- READING PASSAGE
((

Saxophonist John Doheny was born in Seattle Washington in 1953 but has spent much of his adult life in Canada, primarily in Vancouver and Toronto. After early experiences accompanying strippers in bars and cabarets he became a professional R&B sideman in the late 1970s, touring and recording with artists both prominent and obscure. In 1991 he returned to Vancouver and began a program of intense musical study, both in academe (Vancouver Community College, the University of British Columbia) and in the more informal area of performance. He asserts that "all human intercourse is either an opportunity to learn or to teach. Everything that I know about jazz performance (to the extent that I know anything at all) I owe to those players, teachers and students who have suffered to share the bandstand and the teaching studio with me." Since 2003, Mr. Doheny has been a permanent resident of New Orleans, Louisiana, but makes every effort to spend summers in Canada because "it's too damn hot down here then."

Sunday, March 08, 2009

Keep'n It Real.

Today was the annual parade for the Keep'n It Real Social and Pleasure Club, a young club (established 2004) with a route that passes right through my neighborhood, down Orleans Avenue from Bayou St. John, left on North Broad. Where they go after that I couldn't tell you, I usually let them go around St. Bernard Avenue. No matter how much fun following a parade is, it's good to keep in mind you have to walk the same distance back.

))

- SHORT EXERCISE 1
According to the blog page, why does the writer usually stop following the Keep'n It Real parade around St. Bernard Avenue?
- SHORT EXERCISE 2
List every city named in the biography of John Doheny on the blog page.
- SHORT EXERCISE 3
Pick up the blog page after its final sentence and continue the account of the Keep'n It Real parade.

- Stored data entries

((

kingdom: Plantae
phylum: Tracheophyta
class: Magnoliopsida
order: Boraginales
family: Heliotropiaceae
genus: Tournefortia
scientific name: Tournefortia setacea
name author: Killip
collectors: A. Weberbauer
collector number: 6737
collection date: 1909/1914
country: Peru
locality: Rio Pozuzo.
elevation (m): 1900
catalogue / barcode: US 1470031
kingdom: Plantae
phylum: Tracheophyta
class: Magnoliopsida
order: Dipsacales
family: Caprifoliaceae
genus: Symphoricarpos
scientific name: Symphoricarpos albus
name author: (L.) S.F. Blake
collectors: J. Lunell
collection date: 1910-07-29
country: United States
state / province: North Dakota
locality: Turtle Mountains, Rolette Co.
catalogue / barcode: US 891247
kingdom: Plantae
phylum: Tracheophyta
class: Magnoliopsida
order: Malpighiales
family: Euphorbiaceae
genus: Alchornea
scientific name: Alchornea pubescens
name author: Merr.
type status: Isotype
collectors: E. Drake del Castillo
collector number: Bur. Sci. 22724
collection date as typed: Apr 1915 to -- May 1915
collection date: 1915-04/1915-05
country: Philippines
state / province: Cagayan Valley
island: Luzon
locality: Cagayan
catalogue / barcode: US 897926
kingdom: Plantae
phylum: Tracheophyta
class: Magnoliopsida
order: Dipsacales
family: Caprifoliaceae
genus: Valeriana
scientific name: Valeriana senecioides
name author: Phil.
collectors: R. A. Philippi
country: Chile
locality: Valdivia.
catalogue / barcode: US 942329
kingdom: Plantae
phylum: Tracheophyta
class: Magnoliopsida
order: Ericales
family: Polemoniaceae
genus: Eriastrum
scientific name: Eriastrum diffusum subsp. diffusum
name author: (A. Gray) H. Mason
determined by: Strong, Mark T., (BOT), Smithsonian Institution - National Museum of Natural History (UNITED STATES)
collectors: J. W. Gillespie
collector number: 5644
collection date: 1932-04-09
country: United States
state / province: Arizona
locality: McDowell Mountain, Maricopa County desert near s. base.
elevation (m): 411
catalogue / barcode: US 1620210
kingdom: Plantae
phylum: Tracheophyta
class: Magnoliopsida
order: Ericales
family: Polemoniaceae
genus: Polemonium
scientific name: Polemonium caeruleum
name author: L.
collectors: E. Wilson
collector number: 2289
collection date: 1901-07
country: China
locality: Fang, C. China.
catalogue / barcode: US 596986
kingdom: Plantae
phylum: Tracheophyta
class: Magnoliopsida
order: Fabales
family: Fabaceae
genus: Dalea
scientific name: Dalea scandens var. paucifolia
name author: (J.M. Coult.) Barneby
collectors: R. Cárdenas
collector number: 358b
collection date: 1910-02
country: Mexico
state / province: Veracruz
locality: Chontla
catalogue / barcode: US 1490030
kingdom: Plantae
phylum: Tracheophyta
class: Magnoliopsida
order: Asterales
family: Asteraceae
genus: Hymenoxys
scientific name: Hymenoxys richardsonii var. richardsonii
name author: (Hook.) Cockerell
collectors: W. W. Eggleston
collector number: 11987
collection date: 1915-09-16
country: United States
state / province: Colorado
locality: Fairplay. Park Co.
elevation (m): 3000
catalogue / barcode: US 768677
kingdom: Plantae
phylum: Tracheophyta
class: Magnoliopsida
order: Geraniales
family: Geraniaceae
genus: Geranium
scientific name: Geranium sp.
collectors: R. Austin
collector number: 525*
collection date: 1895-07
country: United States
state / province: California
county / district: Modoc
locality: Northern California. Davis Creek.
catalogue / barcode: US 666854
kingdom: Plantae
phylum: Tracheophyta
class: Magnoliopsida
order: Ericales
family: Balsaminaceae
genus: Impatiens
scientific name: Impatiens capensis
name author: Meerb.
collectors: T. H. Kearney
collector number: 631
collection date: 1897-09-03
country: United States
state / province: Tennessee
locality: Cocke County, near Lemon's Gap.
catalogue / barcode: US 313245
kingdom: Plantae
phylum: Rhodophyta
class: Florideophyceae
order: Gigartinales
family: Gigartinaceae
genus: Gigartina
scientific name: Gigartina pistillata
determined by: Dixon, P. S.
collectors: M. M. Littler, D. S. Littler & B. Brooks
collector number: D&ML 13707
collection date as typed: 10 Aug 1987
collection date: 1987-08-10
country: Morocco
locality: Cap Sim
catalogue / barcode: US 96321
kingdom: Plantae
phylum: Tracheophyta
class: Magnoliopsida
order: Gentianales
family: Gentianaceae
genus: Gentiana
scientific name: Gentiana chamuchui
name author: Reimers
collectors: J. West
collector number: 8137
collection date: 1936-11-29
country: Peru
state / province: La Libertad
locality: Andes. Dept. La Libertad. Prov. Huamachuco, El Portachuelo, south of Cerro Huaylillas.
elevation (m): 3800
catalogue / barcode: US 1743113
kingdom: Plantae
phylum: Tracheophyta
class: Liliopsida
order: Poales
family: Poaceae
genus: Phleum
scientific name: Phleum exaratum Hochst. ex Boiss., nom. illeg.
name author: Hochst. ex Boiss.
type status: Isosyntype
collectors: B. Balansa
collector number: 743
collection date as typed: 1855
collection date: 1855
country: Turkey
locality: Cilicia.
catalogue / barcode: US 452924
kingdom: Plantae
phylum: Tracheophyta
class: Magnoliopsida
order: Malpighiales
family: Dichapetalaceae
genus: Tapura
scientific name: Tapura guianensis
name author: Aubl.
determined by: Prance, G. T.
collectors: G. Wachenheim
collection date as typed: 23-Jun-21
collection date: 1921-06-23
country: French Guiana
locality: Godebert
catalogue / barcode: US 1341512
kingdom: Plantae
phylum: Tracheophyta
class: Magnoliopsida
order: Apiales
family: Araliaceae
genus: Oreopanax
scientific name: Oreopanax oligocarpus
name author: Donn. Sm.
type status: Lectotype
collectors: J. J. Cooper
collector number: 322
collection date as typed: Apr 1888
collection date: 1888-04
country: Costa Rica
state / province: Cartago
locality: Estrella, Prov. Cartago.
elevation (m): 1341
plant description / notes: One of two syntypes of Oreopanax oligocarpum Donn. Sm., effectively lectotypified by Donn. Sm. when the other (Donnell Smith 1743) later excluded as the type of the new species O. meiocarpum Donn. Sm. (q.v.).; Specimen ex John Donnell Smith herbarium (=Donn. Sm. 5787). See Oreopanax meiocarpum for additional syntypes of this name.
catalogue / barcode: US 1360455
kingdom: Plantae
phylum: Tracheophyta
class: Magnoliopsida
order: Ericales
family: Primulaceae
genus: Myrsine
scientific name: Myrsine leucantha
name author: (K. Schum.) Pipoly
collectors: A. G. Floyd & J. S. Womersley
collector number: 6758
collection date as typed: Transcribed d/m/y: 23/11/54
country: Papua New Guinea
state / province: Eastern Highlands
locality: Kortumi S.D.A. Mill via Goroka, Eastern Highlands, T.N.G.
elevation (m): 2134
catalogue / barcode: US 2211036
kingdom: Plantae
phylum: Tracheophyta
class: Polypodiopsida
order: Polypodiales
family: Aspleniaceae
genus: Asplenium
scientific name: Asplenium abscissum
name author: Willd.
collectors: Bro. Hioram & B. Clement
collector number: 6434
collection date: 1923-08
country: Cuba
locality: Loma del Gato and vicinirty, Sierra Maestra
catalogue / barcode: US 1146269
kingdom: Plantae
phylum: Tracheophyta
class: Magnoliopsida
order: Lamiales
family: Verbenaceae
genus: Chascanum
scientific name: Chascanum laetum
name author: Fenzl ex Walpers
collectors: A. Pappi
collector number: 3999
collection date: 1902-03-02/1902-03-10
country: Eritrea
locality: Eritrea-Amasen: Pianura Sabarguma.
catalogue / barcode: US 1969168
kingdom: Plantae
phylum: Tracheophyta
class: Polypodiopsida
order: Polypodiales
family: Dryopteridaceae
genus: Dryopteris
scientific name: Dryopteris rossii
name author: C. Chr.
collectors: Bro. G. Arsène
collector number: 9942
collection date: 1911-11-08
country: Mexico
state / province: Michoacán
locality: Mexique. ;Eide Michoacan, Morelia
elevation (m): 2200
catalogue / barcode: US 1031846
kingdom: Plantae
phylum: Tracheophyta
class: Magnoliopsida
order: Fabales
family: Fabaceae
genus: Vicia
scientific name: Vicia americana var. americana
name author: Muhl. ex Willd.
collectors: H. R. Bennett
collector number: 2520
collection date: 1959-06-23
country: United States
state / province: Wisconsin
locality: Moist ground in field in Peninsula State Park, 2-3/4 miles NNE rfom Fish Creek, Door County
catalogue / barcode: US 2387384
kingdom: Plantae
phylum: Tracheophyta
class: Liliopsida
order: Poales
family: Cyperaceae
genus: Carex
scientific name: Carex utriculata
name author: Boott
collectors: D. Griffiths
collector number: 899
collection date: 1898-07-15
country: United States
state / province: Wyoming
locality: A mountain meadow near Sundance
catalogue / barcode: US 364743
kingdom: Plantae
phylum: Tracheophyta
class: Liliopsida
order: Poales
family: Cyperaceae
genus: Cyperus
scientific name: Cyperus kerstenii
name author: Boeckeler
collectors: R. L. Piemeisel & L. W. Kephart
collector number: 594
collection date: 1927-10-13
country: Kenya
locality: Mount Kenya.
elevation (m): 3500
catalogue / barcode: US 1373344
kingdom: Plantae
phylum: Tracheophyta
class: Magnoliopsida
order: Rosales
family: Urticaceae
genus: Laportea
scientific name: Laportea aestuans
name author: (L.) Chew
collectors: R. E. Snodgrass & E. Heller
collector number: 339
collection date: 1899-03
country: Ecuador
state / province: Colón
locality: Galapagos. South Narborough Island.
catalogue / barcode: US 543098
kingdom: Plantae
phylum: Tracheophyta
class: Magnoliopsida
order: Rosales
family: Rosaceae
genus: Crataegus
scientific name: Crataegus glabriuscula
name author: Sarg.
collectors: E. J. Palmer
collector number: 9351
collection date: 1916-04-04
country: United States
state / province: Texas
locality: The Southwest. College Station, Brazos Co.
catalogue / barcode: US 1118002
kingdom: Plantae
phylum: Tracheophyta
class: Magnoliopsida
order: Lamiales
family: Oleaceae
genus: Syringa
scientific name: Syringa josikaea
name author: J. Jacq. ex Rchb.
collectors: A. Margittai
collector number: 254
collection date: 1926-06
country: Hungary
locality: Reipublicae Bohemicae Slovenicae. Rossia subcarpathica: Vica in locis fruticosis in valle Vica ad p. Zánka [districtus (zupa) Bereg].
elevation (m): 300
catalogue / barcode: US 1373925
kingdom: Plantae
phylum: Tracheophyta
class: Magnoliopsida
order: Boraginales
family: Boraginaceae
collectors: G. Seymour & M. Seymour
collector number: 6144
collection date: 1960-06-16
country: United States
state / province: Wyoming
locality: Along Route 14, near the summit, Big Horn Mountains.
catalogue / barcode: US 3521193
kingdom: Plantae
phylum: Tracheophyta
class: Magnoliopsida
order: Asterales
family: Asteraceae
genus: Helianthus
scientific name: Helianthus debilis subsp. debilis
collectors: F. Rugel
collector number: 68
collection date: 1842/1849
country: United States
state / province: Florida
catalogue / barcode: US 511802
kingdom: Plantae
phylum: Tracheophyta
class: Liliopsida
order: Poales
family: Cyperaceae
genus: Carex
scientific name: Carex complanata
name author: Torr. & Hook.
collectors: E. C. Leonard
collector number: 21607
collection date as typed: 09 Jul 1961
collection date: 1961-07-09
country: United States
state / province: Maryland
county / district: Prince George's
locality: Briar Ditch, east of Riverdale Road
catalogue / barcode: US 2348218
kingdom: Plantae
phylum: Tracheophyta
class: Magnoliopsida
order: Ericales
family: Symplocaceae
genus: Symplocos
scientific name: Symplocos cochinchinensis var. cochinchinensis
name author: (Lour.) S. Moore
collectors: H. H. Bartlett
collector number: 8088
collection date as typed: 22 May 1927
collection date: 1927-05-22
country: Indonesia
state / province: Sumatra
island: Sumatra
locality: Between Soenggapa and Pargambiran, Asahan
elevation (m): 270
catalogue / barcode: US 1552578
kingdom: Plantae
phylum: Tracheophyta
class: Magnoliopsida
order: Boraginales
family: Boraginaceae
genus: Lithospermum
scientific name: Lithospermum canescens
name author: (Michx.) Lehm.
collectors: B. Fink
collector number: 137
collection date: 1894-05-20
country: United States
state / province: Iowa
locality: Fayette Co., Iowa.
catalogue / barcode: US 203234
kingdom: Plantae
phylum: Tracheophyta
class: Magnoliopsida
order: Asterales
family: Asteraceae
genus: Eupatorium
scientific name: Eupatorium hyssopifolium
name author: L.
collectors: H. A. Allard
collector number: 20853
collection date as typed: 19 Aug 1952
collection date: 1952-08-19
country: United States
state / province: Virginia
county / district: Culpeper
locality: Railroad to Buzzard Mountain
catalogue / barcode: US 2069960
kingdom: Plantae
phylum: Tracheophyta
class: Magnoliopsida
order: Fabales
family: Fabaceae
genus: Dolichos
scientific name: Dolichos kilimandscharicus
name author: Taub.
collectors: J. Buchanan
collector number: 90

))

- WRITTEN RESPONSE 1
However enjoyable it is to follow a parade, the follower must walk the same distance back.

- WRITTEN RESPONSE 2
Seattle, Vancouver, Toronto, New Orleans

- WRITTEN RESPONSE 3
This year, as last, the band was the Hot 8, a 'new school' brass band specializing in funk oriented repertoire like "Miss My Homies," "Jisten To Me," and "You Can Run But You Can't Hide From The Truth." But this year, like last year, when the band approached the intersection of North Broad and Dumaine, they suddenly stopped and struck up the old spritual, "That Old Rugged Cross." This is the intersection where, a little over two years ago, Hot 8 snare drummer and Rabouin High School band director Dinerral "Dick" Shavers was shot dead in a stupid and tragic bit of violence.

I've often spoken of how much I love New Orleans and my life here, but there are times, and this is one of them, when the place will cause your poor heart to break. The deep and powerful humanity of the place contains this tragic element as part of it's fabric; you can't have one without the other and if you try, like many tourists and part-time residents, to just take the good without the bad, you are both setting yourself up for disillusionment and denying yourself the full experience of life here. If you really love New Orleans, you must love, understand and accept all of it.

On my good days, I feel like I've got this down. On bad ones, all I want to do is cry. But then, after a while, the band (as did the Hot 8 on this day) strikes up "Over In The Glory Land," and blasts it out all the way to Esplanade Avenue, and we all reaffirm to ourselves that life is fleeting, we're only here for a short while, so we might as well cut some decent steps on our way to the boneyard.

Comments on "Keep'n It Real."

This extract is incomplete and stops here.